(Screenshot and code edit data)
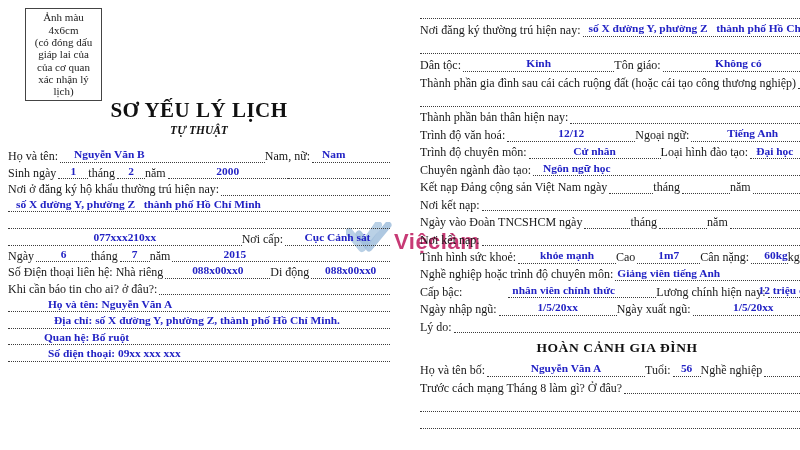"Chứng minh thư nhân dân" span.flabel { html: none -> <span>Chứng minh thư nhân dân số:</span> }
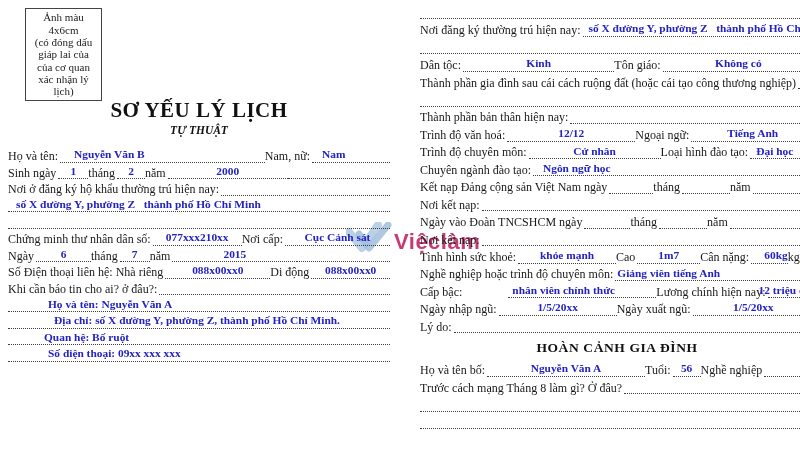"60kg" span.ffill { justify-content: flex-end -> none }
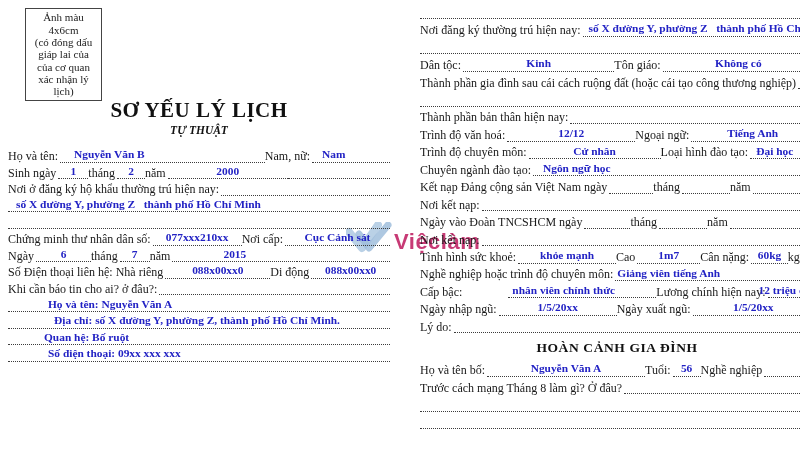"nhân viên chính thức" span.ffill { margin-left: 44px -> none }
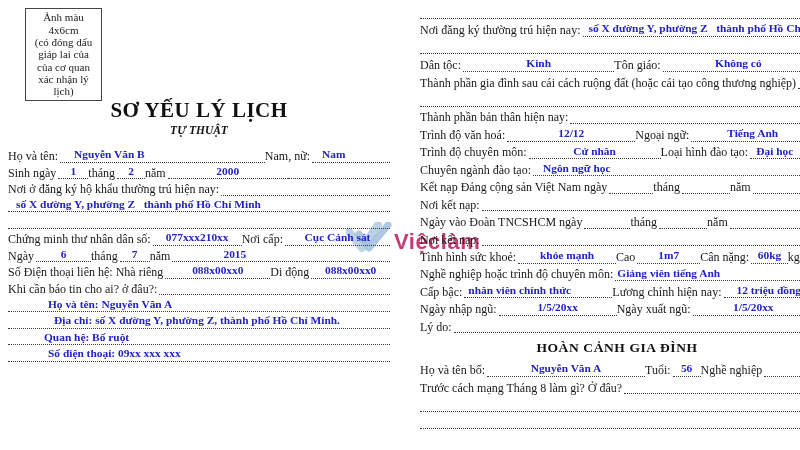"Địa chỉ: số X đường" div.frow { order: before "Quan hệ: Bố ruột" -> after "Quan hệ: Bố ruột" }
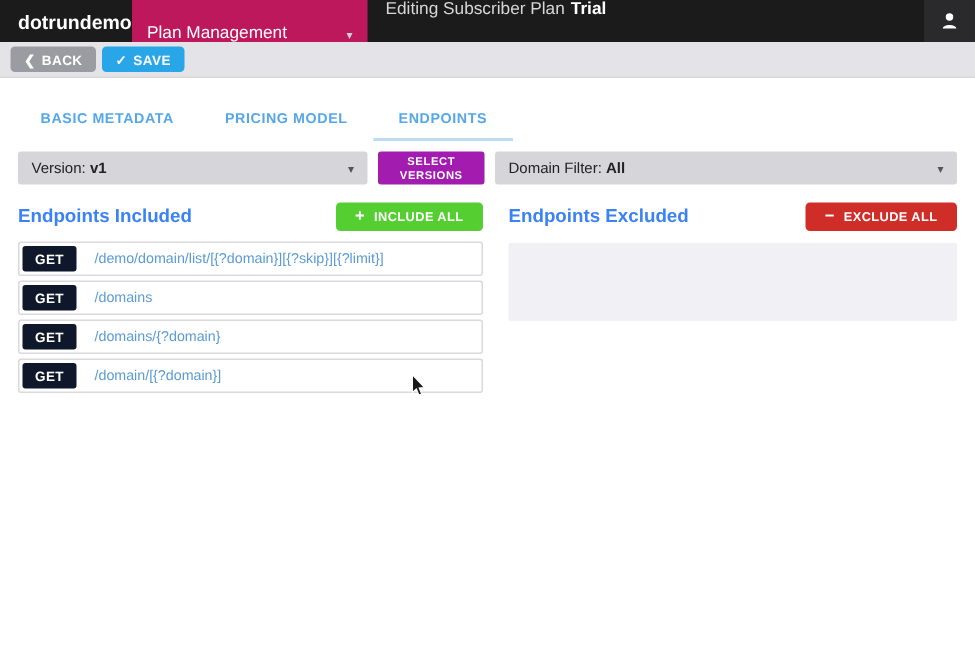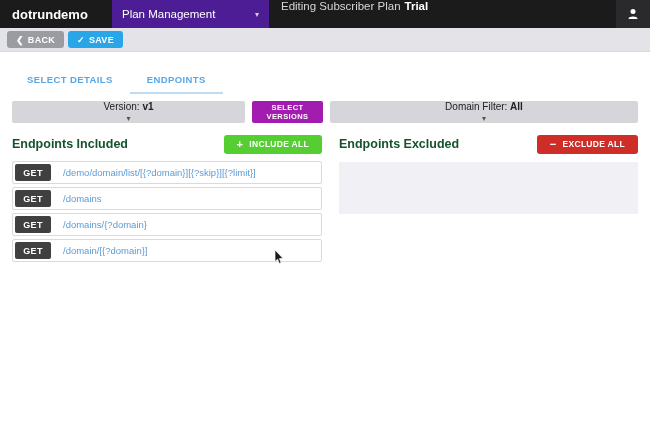"Plan Management" .nav-dropdown { align-items: center -> flex-end; background: #4c1d95 -> #be185d; margin-left: 24px -> none }
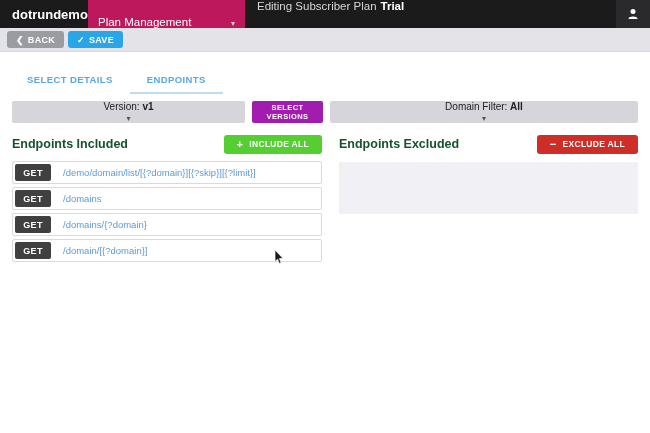"SELECT DETAILS" div.tab { text: SELECT DETAILS -> BASIC METADATA }
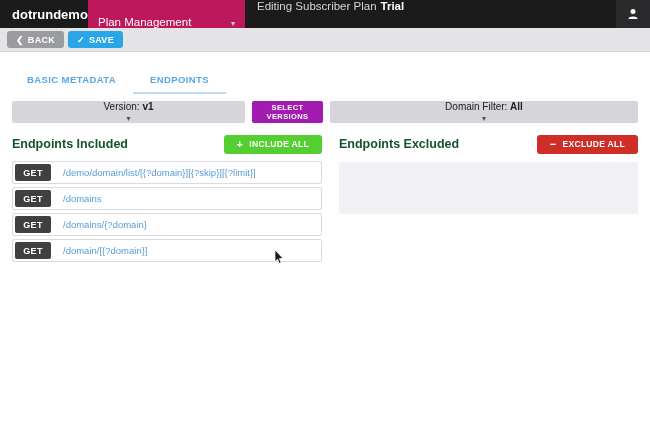"PRICING MODEL" div.tab { html: none -> <div>PRICING MODEL</div> }
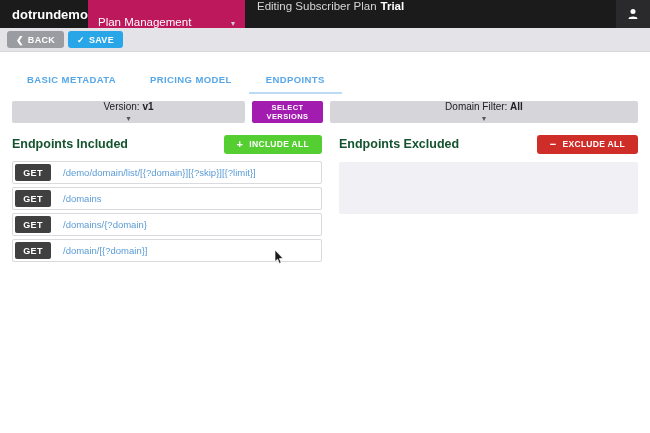"Version: v1" .dropdown { flex-direction: column -> none }
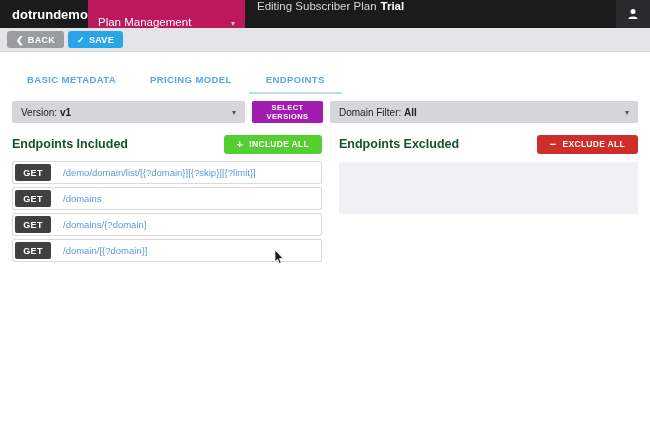"Endpoints Included" .section-title { color: #14532d -> #3b82f6 }
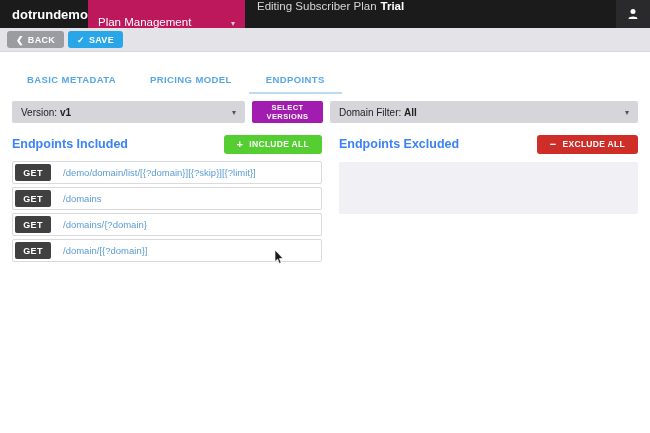"GET" .method-badge { background: #404040 -> #0f172a }
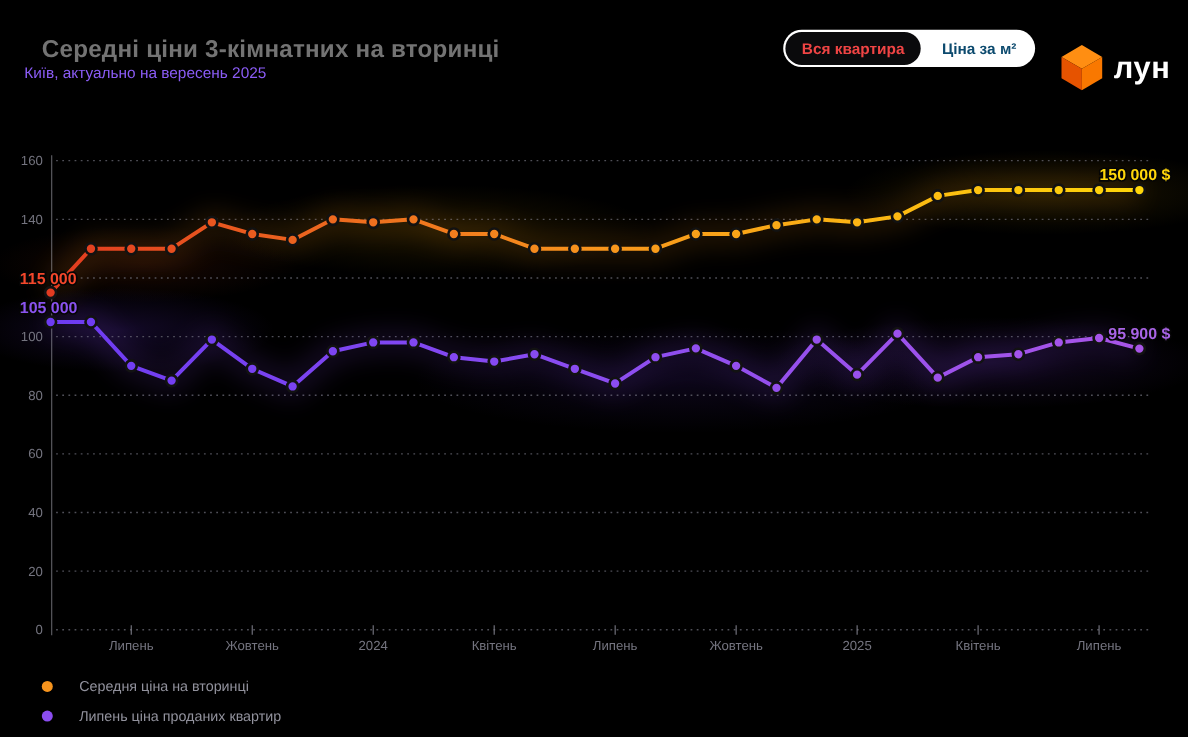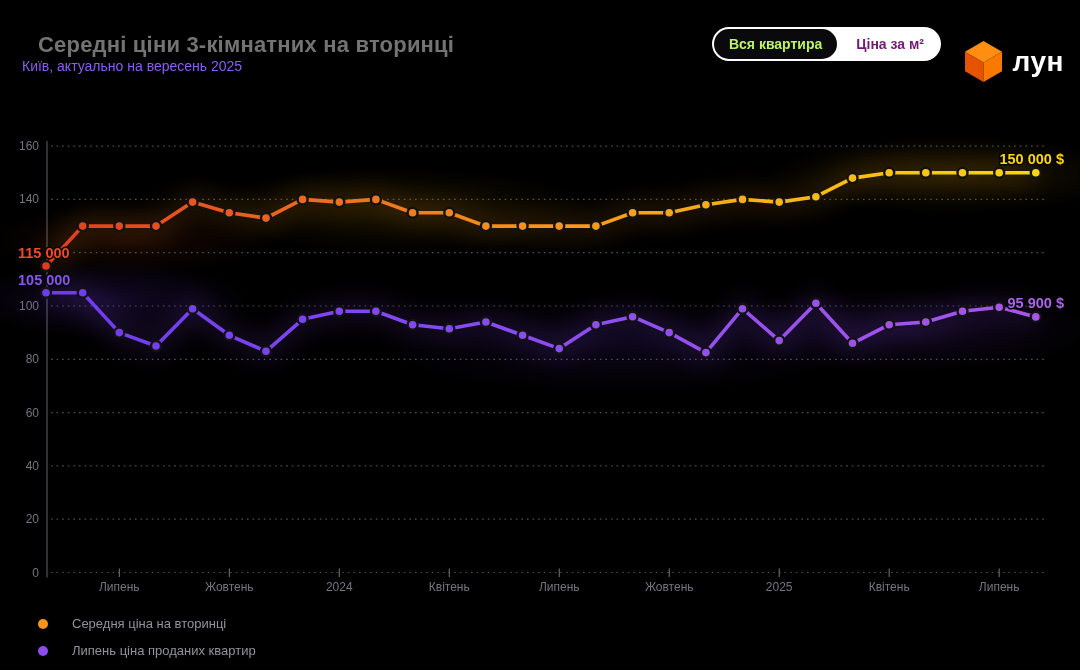"Вся квартира" .toggle .opt.selected { color: #bef264 -> #ef4444 }
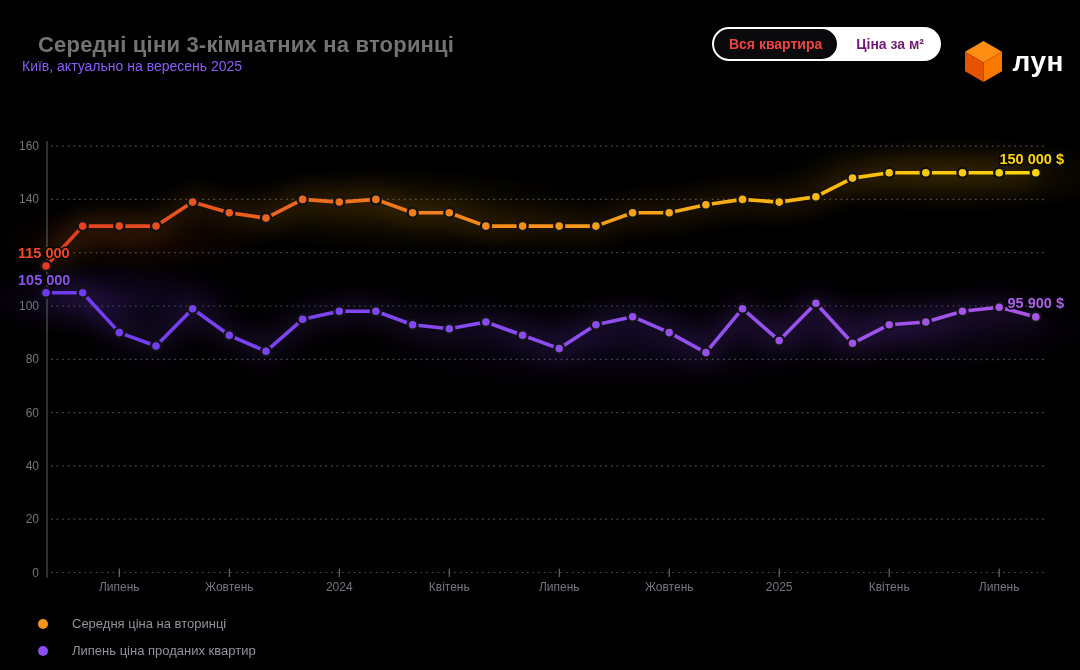"Ціна за м²" .toggle .opt { color: #701a75 -> #0c4a6e }
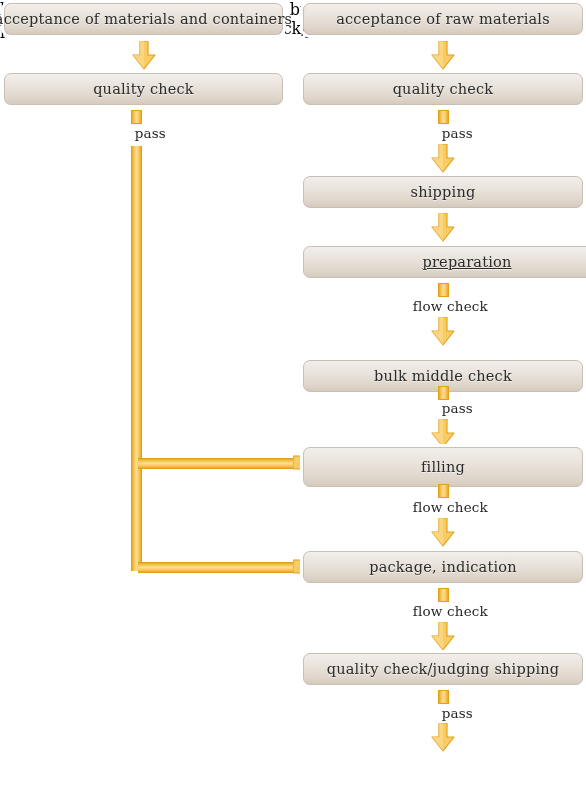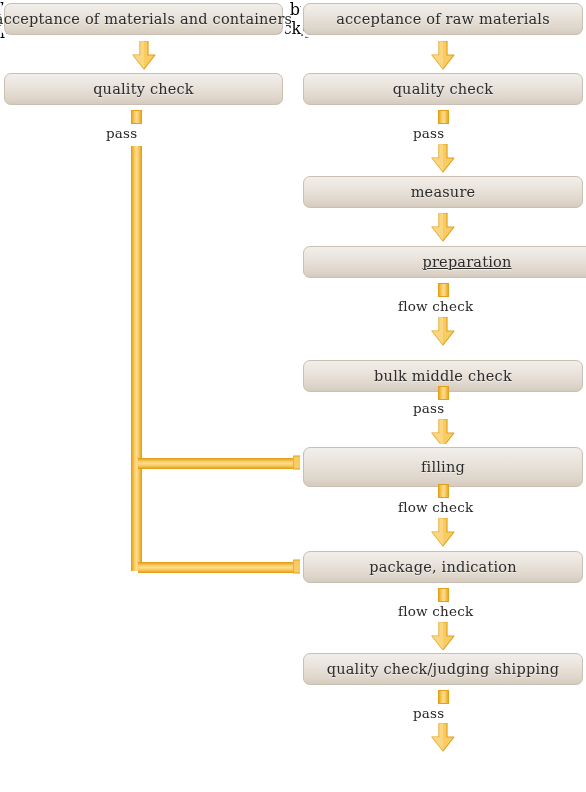"pass" .edge-label { text-align: left -> right }
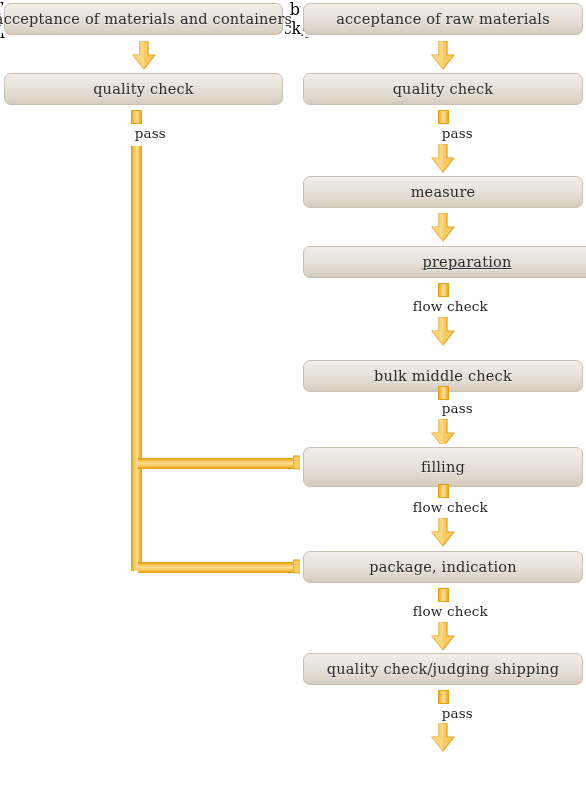"measure" span { text: measure -> shipping }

**What you need to do**
Starting at the line that contains "margin-left: 44px ->" and ending at the final line of the data, reproduce each line exactly. Pictures stay out of the copy.

**Exercise output**
"nhân viên chính thức" span.ffill { margin-left: 44px -> none }
"Địa chỉ: số X đường" div.frow { order: before "Quan hệ: Bố ruột" -> after "Quan hệ: Bố ruột" }
"Plan Management" .nav-dropdown { align-items: center -> flex-end; background: #4c1d95 -> #be185d; margin-left: 24px -> none }
"SELECT DETAILS" div.tab { text: SELECT DETAILS -> BASIC METADATA }
"PRICING MODEL" div.tab { html: none -> <div>PRICING MODEL</div> }
"Version: v1" .dropdown { flex-direction: column -> none }
"Endpoints Included" .section-title { color: #14532d -> #3b82f6 }
"GET" .method-badge { background: #404040 -> #0f172a }
"Вся квартира" .toggle .opt.selected { color: #bef264 -> #ef4444 }
"Ціна за м²" .toggle .opt { color: #701a75 -> #0c4a6e }
"pass" .edge-label { text-align: left -> right }
"measure" span { text: measure -> shipping }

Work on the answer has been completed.